Macron parle de taxe carbone aux frontières, Jadot et Glucksmann de protectionnisme... Ce n’est plus un "gros mot". C’est une victoire idéologique de la France insoumise ?

Sans doute. Que la France insoumise ait contribué à réhabiliter la belle idée de protection, d’ailleurs avec le concours du mouvement social dans son ensemble, est heureux.

Ce serait quoi le "protectionnisme solidaire" ?

C’est une idée simple. Interdire l’entrée sur le territoire de produits fabriqués dans des conditions sociales et environnementales indignes, taxer certains produits pour les renchérir et les rendre moins attractifs puis utiliser le résultat des taxations perçues à cette occasion pour le développement social et la transition énergétique y compris des pays qui en ont besoin et qui ont été contraints de s’insérer dans la concurrence internationale en faisant jouer ce que les économistes appellent dans leur jargon leurs "avantages comparatifs", à savoir le dumping social et environnemental. C’est le moyen de se protéger ici et de promouvoir le développement ailleurs. On fait d’une pierre deux coups.

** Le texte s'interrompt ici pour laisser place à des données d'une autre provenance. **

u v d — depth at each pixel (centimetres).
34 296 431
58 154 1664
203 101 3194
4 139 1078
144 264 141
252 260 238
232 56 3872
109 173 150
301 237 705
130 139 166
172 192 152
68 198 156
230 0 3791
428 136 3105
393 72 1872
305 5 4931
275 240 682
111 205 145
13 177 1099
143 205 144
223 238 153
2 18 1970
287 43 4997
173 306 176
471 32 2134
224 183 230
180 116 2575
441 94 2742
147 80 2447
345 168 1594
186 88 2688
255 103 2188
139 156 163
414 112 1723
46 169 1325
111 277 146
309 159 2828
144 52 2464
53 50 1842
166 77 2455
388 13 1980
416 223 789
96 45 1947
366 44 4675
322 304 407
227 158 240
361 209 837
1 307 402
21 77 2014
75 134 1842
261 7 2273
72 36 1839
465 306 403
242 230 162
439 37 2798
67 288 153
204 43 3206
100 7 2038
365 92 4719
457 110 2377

Est-ce que la France peut agir seule sur ces sujets ?

Oui et non. Oui, elle doit montrer la voie à suivre et qu’un grand pays peut avoir le courage d’agir. Non, si on entend aussi agir de concert avec nos partenaires avec lesquels nous aurions intérêt à promouvoir de nouvelles relations basées sur la coopération plutôt que sur la concurrence.